Fetih 1453 is a Turkish movie that was briefly released in Lebanese cinemas last week before meeting outrage from Greek Orthodox Christians due to its “historically incorrect” and defamatory content.
The movie has since, of course, been banned.
I won’t go endlessly about the uselessness of bans and how I’m officially against banning anything, etc, bla bla bla. You don’t want to waste your time reading it and I’m frankly tired of sounding like a broken record with this happening frequently lately.
Having said that, I do have an issue with Fetih 1453. Let’s call it the Lebanese Turkish obsession.
I don’t like Lebanese people watching Syrian-dubbed Turkish endless dramas. It was “funny” to see the Nour craze (this still makes me cringe). But when it started moving towards twenty five series per second on every single channel on TV, it became frankly nauseating.
And yet those series still find an audience. So I figured housewives and school children must be bored. The former don’t get access or can’t read Fifty Shades of Grey and the latter haven’t discovered porn yet. And it’s fine – it’s just something free and silly for them to watch.
However, I have to ask: Why did a Turkish movie get a wide release and such intensive publicity in Lebanon to begin with?

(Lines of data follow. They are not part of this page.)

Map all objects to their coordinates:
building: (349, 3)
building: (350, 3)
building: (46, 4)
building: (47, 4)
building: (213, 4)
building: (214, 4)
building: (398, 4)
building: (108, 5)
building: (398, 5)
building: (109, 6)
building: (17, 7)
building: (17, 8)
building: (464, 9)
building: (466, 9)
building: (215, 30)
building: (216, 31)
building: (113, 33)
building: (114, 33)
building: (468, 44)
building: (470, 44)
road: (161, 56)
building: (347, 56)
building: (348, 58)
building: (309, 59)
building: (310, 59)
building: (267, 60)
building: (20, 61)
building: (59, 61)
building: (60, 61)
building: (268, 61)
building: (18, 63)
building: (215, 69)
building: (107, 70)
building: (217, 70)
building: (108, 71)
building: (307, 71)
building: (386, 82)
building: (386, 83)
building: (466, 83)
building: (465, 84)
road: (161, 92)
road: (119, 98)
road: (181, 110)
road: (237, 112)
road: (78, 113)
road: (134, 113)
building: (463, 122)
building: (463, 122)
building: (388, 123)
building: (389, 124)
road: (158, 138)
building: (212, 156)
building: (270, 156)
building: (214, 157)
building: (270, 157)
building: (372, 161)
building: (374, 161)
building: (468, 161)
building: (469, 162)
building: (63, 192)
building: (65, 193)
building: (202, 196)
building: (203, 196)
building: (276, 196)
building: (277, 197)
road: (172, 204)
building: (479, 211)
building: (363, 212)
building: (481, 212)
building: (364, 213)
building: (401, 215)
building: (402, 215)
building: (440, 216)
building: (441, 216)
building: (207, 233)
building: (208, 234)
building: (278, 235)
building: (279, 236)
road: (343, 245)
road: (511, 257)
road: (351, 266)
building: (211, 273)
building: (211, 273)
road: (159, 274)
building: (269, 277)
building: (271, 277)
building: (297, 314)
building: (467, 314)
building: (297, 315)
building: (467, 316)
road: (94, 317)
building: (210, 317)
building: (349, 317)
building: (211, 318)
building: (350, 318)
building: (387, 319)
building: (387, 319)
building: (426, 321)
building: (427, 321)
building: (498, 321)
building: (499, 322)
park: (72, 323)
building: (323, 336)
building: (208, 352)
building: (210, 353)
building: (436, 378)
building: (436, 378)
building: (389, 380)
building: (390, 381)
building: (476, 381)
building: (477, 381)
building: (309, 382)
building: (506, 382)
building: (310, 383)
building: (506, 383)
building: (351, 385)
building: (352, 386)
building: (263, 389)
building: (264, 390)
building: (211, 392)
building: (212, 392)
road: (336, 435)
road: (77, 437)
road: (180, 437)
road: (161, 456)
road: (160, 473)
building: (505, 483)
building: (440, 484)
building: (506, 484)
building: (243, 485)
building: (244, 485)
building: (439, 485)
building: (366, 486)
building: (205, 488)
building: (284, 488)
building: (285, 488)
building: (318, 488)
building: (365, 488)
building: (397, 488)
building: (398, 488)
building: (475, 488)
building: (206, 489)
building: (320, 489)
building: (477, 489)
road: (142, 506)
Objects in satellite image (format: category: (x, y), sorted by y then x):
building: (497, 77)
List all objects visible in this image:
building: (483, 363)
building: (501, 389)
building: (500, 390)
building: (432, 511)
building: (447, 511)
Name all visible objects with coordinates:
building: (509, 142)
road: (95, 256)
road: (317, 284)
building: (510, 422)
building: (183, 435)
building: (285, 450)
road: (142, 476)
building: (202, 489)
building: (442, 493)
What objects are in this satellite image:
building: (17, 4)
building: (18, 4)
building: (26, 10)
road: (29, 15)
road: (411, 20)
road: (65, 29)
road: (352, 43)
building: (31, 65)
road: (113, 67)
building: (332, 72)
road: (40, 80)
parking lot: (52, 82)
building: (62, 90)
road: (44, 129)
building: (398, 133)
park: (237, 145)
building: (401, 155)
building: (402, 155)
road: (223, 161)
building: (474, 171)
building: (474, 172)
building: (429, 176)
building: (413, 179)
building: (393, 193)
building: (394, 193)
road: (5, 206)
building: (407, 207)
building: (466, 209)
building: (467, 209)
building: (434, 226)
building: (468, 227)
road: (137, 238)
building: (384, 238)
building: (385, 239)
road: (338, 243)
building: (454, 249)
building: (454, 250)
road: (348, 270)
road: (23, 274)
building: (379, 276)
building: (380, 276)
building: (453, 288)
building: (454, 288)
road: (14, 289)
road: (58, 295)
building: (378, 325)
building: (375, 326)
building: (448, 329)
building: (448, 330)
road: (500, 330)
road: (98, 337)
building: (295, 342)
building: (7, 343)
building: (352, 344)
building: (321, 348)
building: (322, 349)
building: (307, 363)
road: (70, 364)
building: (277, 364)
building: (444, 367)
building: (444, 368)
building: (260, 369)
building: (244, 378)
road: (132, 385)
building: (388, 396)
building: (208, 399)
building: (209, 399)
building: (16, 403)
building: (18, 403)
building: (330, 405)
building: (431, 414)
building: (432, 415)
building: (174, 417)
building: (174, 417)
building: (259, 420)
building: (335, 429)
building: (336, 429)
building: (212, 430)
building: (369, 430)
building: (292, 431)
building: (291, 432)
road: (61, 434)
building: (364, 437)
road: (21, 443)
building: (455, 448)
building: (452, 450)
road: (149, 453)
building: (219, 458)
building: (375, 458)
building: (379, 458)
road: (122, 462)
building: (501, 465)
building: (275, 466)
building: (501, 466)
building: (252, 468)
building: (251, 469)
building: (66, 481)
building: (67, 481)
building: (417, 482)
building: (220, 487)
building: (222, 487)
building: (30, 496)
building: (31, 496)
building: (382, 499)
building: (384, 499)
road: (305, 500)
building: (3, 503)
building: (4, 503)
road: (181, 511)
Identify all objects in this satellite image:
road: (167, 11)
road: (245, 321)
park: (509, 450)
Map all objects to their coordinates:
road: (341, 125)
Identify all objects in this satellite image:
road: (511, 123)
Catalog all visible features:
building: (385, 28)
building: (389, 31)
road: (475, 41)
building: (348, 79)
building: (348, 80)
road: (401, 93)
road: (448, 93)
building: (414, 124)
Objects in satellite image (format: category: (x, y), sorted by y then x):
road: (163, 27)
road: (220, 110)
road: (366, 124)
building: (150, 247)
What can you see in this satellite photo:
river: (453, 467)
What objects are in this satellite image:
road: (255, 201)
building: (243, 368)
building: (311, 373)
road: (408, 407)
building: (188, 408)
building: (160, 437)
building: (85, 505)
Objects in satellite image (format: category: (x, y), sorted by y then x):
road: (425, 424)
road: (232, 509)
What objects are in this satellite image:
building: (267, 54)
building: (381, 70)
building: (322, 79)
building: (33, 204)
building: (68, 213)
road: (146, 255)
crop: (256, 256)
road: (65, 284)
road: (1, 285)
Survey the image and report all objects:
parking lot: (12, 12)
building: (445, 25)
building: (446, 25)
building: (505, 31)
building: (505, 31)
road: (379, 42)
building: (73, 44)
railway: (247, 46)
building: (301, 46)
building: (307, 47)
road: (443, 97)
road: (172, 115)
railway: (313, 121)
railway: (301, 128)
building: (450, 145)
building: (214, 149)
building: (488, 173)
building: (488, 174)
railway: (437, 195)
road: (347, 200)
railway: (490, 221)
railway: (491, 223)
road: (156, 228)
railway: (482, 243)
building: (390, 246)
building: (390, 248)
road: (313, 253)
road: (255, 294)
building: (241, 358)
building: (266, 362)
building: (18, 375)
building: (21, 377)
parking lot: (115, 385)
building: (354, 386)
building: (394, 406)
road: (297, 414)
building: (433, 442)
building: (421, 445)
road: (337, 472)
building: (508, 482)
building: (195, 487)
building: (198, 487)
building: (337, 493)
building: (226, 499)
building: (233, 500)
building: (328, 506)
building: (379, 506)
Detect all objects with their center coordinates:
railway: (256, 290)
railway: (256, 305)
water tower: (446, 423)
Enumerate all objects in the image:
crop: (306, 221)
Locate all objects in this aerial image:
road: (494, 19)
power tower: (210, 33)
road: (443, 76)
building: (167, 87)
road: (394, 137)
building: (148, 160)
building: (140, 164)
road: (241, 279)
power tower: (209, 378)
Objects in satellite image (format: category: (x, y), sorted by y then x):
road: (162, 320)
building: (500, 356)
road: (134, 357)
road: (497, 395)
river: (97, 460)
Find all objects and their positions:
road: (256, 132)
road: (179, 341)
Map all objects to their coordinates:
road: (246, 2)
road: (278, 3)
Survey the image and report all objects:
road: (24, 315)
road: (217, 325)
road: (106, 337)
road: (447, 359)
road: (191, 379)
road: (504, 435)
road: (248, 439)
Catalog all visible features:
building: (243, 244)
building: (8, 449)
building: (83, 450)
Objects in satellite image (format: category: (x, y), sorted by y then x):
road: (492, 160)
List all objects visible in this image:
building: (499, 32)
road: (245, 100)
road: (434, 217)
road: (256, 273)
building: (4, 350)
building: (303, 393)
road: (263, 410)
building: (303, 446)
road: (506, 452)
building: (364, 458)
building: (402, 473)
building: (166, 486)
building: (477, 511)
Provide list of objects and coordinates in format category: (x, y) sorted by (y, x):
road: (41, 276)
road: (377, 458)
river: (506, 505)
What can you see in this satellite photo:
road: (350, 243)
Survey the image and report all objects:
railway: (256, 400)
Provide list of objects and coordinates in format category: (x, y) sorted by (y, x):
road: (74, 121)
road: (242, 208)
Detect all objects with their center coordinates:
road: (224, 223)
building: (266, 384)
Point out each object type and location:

It’s not because the movie is a foreign movie. The world has about 200 countries, many of which produce cinema. I don’t see Latvian movies getting wide releases here.
It’s not because Turkey is a nearby country. I’m pretty sure Greece has movie offerings as well and we don’t get those.
It’s not because the cinema in Turkey is such an attraction. If anything, why not bring Bollywood movies? For the record, please don’t.
We don’t know the Turkish language. Most of us (I’d say all but who knows) don’t want to learn the language. Many other cinematic offerings by other more cinematically “significant” countries never see the light of day at our cinemas. And yet someone decided that this Turkish movie was such a cinematic jewel that we couldn’t live without it.
“A Separation,” a movie that by all accounts is near a masterpiece, didn’t even get a wide release here. Let alone all the billboards announcing it. And that movie is Iranian, so another neighbor whose number we don’t understand and who’s politically involved with us.
Do Lebanese movies get the same treatment in Turkey? Our movies don’t even get the same reception in Egypt that Egyptian movies get over here.
Moreover, didn’t anyone stop for a second and think what would the Lebanese Armenians think about a Turkish movie being released in Lebanon? Why don’t we bring Armenian movies to Lebanon instead? At least there are people here who’d go watch them without needing the subtitles.
It would have been much better for Fetih 1453 to be incorporated in one of the many movie festivals we get over here. Lebanese movie distributors should either be fair in bringing movies here or just keep the regular formula that honestly seems to work: bring the American and French. Leave out the rest. Sprinkle some Lebanese Nadine Labaki occasional seasoning on top. And that’s it.